# Given text
Last week, the U.S. Treasury Department announced that it will immediately begin employing “extraordinary measures” to ensure that the U.S. government’s total public debt outstanding stays below whatever level it will have reached at the end of the Ides of March. Reuters’ David Lawder reports on what that means:
U.S. Treasury Secretary Steven Mnuchin on Thursday called on Congress to raise the federal debt ceiling “at the first opportunity” and announced the first of several likely cash management measures aimed at staving off a U.S. default.
The Treasury said it would suspend sales of State and Local Government Series securities, known as “slugs,” effective noon EDT on March 15. A debt ceiling suspension expires at the end of that day….
Mnuchin said additional “extraordinary measures” to avoid default would likely be taken….
Analysts at the Bipartisan Policy Center, a Washington think tank, estimated last week that a U.S. payments default could be staved off until October or November with Treasury’s cash conservation efforts.
In the past, such extraordinary measures have meant doing things like delaying scheduled contributions to pension plans for civilian government employees and the military, and authorizing the U.S. Treasury to issue I.O.U.s to the pensions’ trust funds. These funds were then reimbursed immediately after the debt ceiling was increased to allow more new federal borrowing.
These extraordinary measures follow on the heels of other measures that the U.S. Treasury Department began using several months ago, as it began more actively managing the rate of growth of the U.S. national debt in advance of the reimposition of the debt ceiling on March 16, 2017. Barron’s Teresa Rivas reported before the holidays last December:
With 2017 just around the corner, Congress has its work cut out for it, as it must approve an increase to the US government’s debt ceiling. If it doesn’t, that could translate into volatility for Treasuries, according to Invesco’s Justin Mandeville.

# Prompt 1
Recast the lines of the records as a Markdown table with the columns "No." and "Line", starting at the line that contains "While attempting to carry away prope" and ending at the line that contains "When extortion is robbery". Number the rows and leave out any blank lines.
The text and the records have no connection to each other.

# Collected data
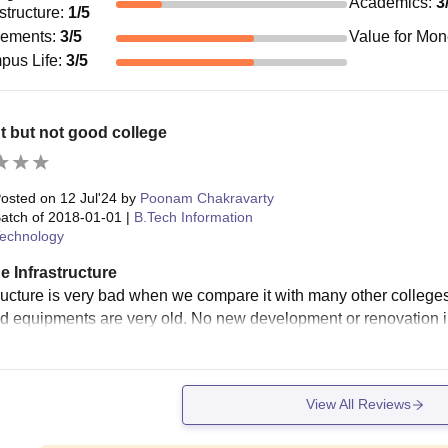
Academics
:
3
astructure
:
1
/5
cements
:
3
/5
Value for Mo
pus Life
:
3
/5
 but not good college
osted on
12 Jul'24
by
Poonam Chakravarty
atch of
2018-01-01
|
B.Tech Information
echnology
e Infrastructure
tructure is very bad when we compare it with many other colleges
nd equipments are very old. No new development or renovation i
View All Reviews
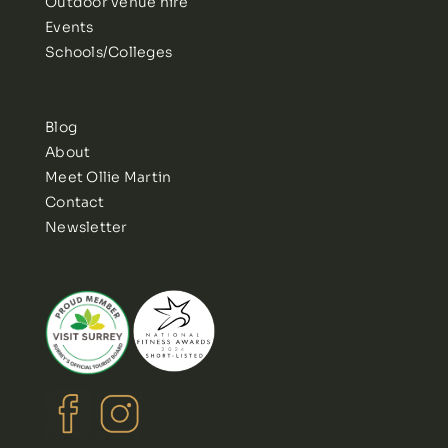
Outdoor venue hire
Events
Schools/Colleges
Blog
About
Meet Ollie Martin
Contact
Newsletter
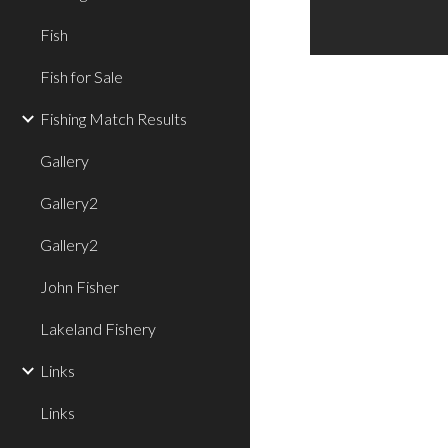
Fish
Fish for Sale
Fishing Match Results
Gallery
Gallery2
Gallery2
John Fisher
Lakeland Fishery
Links
Links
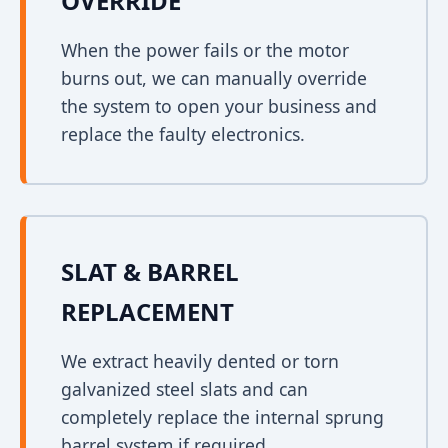
OVERRIDE
When the power fails or the motor
burns out, we can manually override
the system to open your business and
replace the faulty electronics.
SLAT & BARREL
REPLACEMENT
We extract heavily dented or torn
galvanized steel slats and can
completely replace the internal sprung
barrel system if required.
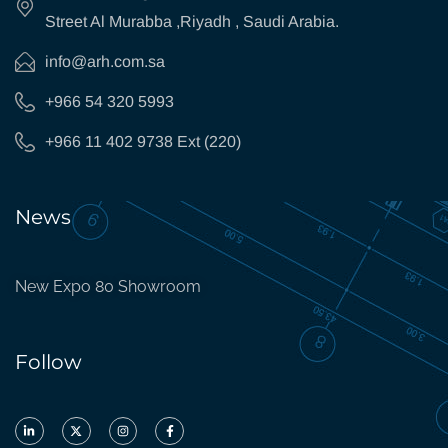
Street Al Murabba ,Riyadh , Saudi Arabia.
info@arh.com.sa
+966 54 320 5993
+966 11 402 9738 Ext (220)
News
New Expo 80 Showroom
Follow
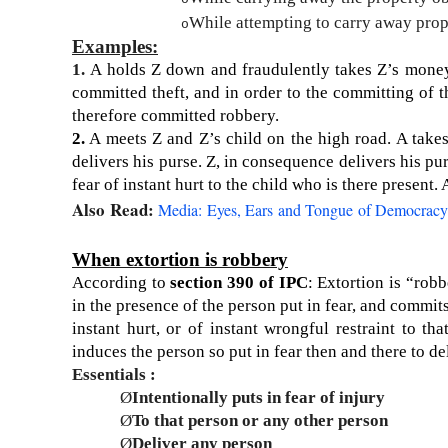
While attempting to carry away prope
o
Examples:
1.
A holds Z down and fraudulently takes Z’s money
committed theft, and in order to the committing of th
therefore committed rob­bery.
2.
A meets Z and Z’s child on the high road. A takes 
delivers his purse. Z, in consequence delivers his pu
fear of instant hurt to the child who is there present
Also Read:
Media: Eyes, Ears and Tongue of Democracy
When extortion is robbery
According to
section 390 of IPC
: Extortion is “robb
in the presence of the person put in fear, and commits 
instant hurt, or of instant wrongful restraint to th
induces the person so put in fear then and there to de
Essentials :
Ø
Intentionally puts in fear of injury
Ø
To that person or any other person
Ø
Deliver any person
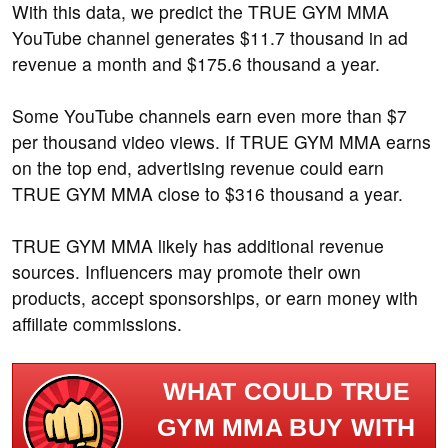
With this data, we predict the TRUE GYM MMA
YouTube channel generates $11.7 thousand in ad
revenue a month and $175.6 thousand a year.
Some YouTube channels earn even more than $7
per thousand video views. If TRUE GYM MMA earns
on the top end, advertising revenue could earn
TRUE GYM MMA close to $316 thousand a year.
TRUE GYM MMA likely has additional revenue
sources. Influencers may promote their own
products, accept sponsorships, or earn money with
affiliate commissions.
WHAT COULD TRUE
GYM MMA BUY WITH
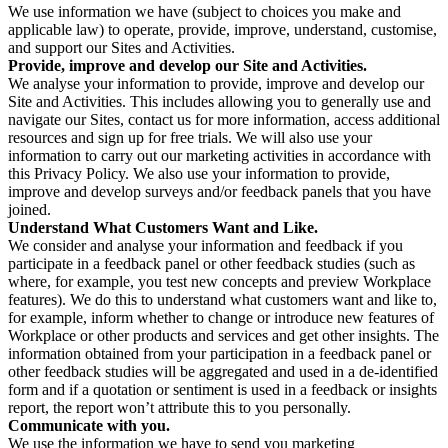
We use information we have (subject to choices you make and
applicable law) to operate, provide, improve, understand, customise,
and support our Sites and Activities.
Provide, improve and develop our Site and Activities.
We analyse your information to provide, improve and develop our
Site and Activities. This includes allowing you to generally use and
navigate our Sites, contact us for more information, access additional
resources and sign up for free trials. We will also use your
information to carry out our marketing activities in accordance with
this Privacy Policy. We also use your information to provide,
improve and develop surveys and/or feedback panels that you have
joined.
Understand What Customers Want and Like.
We consider and analyse your information and feedback if you
participate in a feedback panel or other feedback studies (such as
where, for example, you test new concepts and preview Workplace
features). We do this to understand what customers want and like to,
for example, inform whether to change or introduce new features of
Workplace or other products and services and get other insights. The
information obtained from your participation in a feedback panel or
other feedback studies will be aggregated and used in a de-identified
form and if a quotation or sentiment is used in a feedback or insights
report, the report won’t attribute this to you personally.
Communicate with you.
We use the information we have to send you marketing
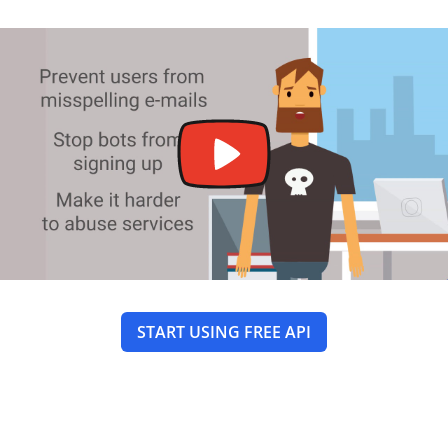
START USING FREE API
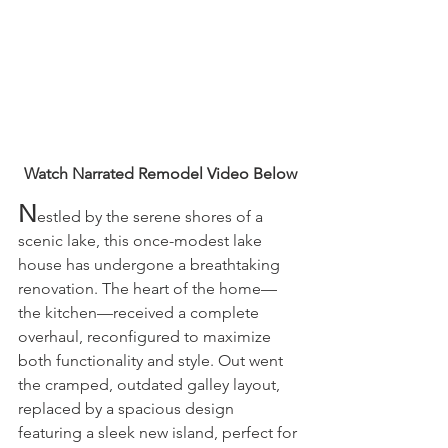
Watch Narrated Remodel Video Below
N
estled by the serene shores of a 
scenic lake, this once-modest lake 
house has undergone a breathtaking 
renovation. The heart of the home—
the kitchen—received a complete 
overhaul, reconfigured to maximize 
both functionality and style. Out went 
the cramped, outdated galley layout, 
replaced by a spacious design 
featuring a sleek new island, perfect for 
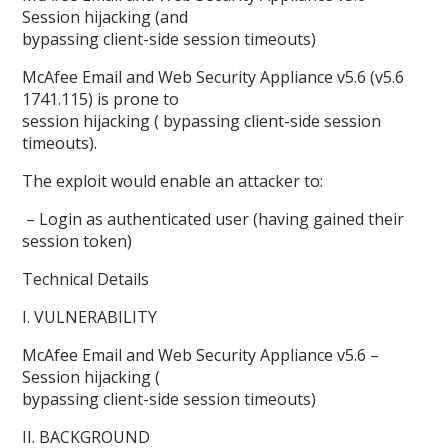
Session hijacking (and
bypassing client-side session timeouts)
McAfee Email and Web Security Appliance v5.6 (v5.6
1741.115) is prone to
session hijacking ( bypassing client-side session
timeouts).
The exploit would enable an attacker to:
– Login as authenticated user (having gained their
session token)
Technical Details
I. VULNERABILITY
McAfee Email and Web Security Appliance v5.6 –
Session hijacking (
bypassing client-side session timeouts)
II. BACKGROUND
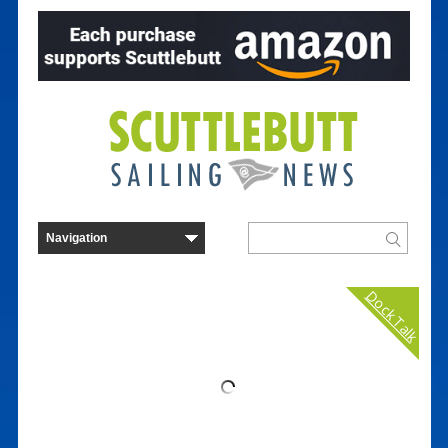
Dock Talk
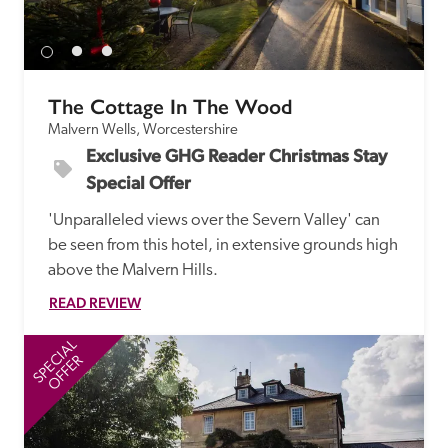
receive a free basic listing. A fee is charged for a full web 
entry.
The Cottage In The Wood
Independent
Malvern Wells, Worcestershire
Exclusive GHG Reader Christmas Stay 
Recommended
Special Offer
'Unparalleled views over the Severn Valley' can 
Trusted
be seen from this hotel, in extensive grounds high 
above the Malvern Hills.
READ REVIEW
SPECIAL
SP
OFFER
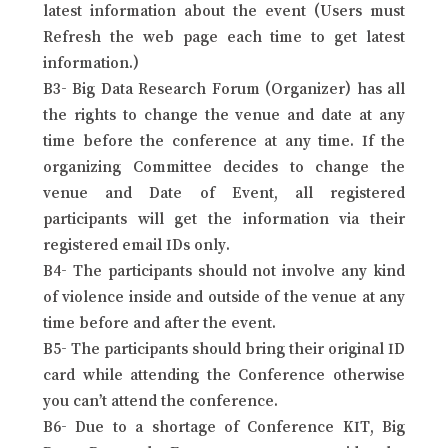
latest information about the event (Users must
Refresh the web page each time to get latest
information.)
B3- Big Data Research Forum (Organizer) has all
the rights to change the venue and date at any
time before the conference at any time. If the
organizing Committee decides to change the
venue and Date of Event, all registered
participants will get the information via their
registered email IDs only.
B4- The participants should not involve any kind
of violence inside and outside of the venue at any
time before and after the event.
B5- The participants should bring their original ID
card while attending the Conference otherwise
you can’t attend the conference.
B6- Due to a shortage of Conference KIT, Big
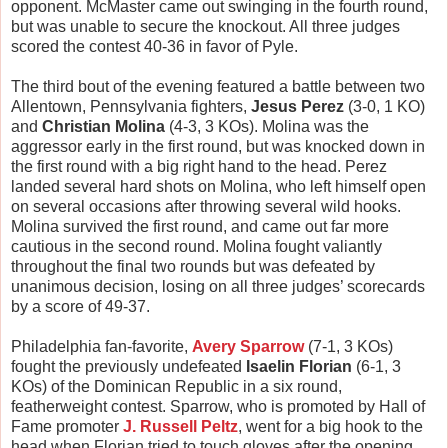
opponent. McMaster came out swinging in the fourth round,
but was unable to secure the knockout. All three judges
scored the contest 40-36 in favor of Pyle.
The third bout of the evening featured a battle between two
Allentown, Pennsylvania fighters,
Jesus Perez
(3-0, 1 KO)
and
Christian Molina
(4-3, 3 KOs). Molina was the
aggressor early in the first round, but was knocked down in
the first round with a big right hand to the head. Perez
landed several hard shots on Molina, who left himself open
on several occasions after throwing several wild hooks.
Molina survived the first round, and came out far more
cautious in the second round. Molina fought valiantly
throughout the final two rounds but was defeated by
unanimous decision, losing on all three judges’ scorecards
by a score of 49-37.
Philadelphia fan-favorite,
Avery Sparrow
(7-1, 3 KOs)
fought the previously undefeated
Isaelin Florian
(6-1, 3
KOs) of the Dominican Republic in a six round,
featherweight contest. Sparrow, who is promoted by Hall of
Fame promoter
J. Russell Peltz
, went for a big hook to the
head when Florian tried to touch gloves after the opening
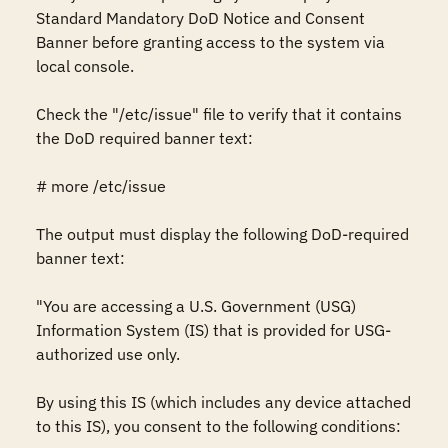
Standard Mandatory DoD Notice and Consent 
Banner before granting access to the system via 
local console.

Check the "/etc/issue" file to verify that it contains 
the DoD required banner text:

# more /etc/issue

The output must display the following DoD-required 
banner text: 

"You are accessing a U.S. Government (USG) 
Information System (IS) that is provided for USG-
authorized use only.

By using this IS (which includes any device attached 
to this IS), you consent to the following conditions:
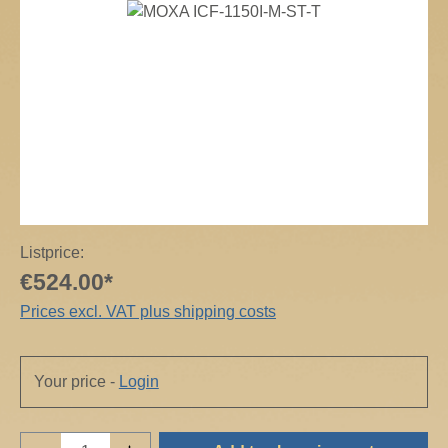
Skip image gallery
Listprice:
€524.00*
Prices excl. VAT plus shipping costs
Your price -
Login
Product Quantity: Enter the desired amount o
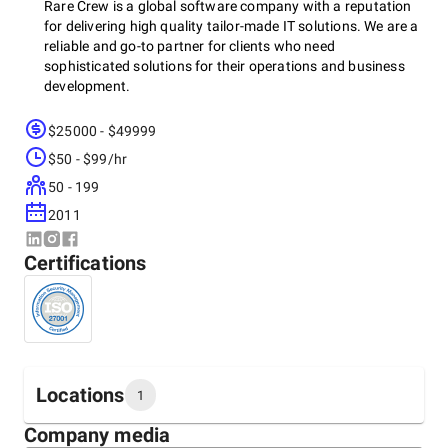
Rare Crew is a global software company with a reputation
for delivering high quality tailor-made IT solutions. We are a
reliable and go-to partner for clients who need
sophisticated solutions for their operations and business
development.
$25000 - $49999
Our services include:
$50 - $99/hr
50 - 199
2011
- Custom development - Mobile app development - Business
intelligence and analytics - UI/UX services - Software testing
Certifications
We offer:
- 12+ years of experience - 150+ talented specialists -
Locations
1
Excellent service and work ethic - Maintenance and support
- Free 3h consultation to discuss your needs
Company media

# Prompt 2
Extend the text on the U.S. debt ceiling, picking up after its final sentence.

# Expected answer 1
| No. | Line |
|---|---|
| 1 | While attempting to carry away prope |
| 2 | o |
| 3 | Examples: |
| 4 | 1. |
| 5 | A holds Z down and fraudulently takes Z’s money |
| 6 | committed theft, and in order to the committing of th |
| 7 | therefore committed rob­bery. |
| 8 | 2. |
| 9 | A meets Z and Z’s child on the high road. A takes  |
| 10 | delivers his purse. Z, in consequence delivers his pu |
| 11 | fear of instant hurt to the child who is there present |
| 12 | Also Read: |
| 13 | Media: Eyes, Ears and Tongue of Democracy |
| 14 | When extortion is robbery |

# Expected answer 2
In his latest note, Mandeville writes that if Congress doesn’t raise the debt ceiling, the Treasury’s cash balance—regulated by law—would have to decrease “dramatically,” which would in turn curtail Treasury bill issuance.
The Treasury has already started trying to address this possibility, drawing down its cash balance to meet the law’s mandate if necessary, and recent T bill auctions have been scaled back. With little incentive to change this in the first quarter, he says investors should expect low auction sizes that put pressure on rates.
If Congress doesn’t act, then the Treasury can use “extraordinary measures” to avoid default, but that would only give it breathing space until mid-year.
March 16, 2017, is also significant because the White House has announced that it will issue a preview of President Trump’s first official budget proposal, to be released in full in mid-April. Called the “skinny budget,” here’s how Michelle Cottle of The Atlantic described it:
Within the next couple of weeks, things are going to get vastly less breezy, when the White House officially drops its 2018 “skinny budget” on Congress. This will give lawmakers their first real peek at Trump’s economic priorities––beyond his usual unicorns-for-all pledge to slash taxes while spending willy-nilly on things like infrastructure and immigration enforcement.
At that point, stuff starts getting real.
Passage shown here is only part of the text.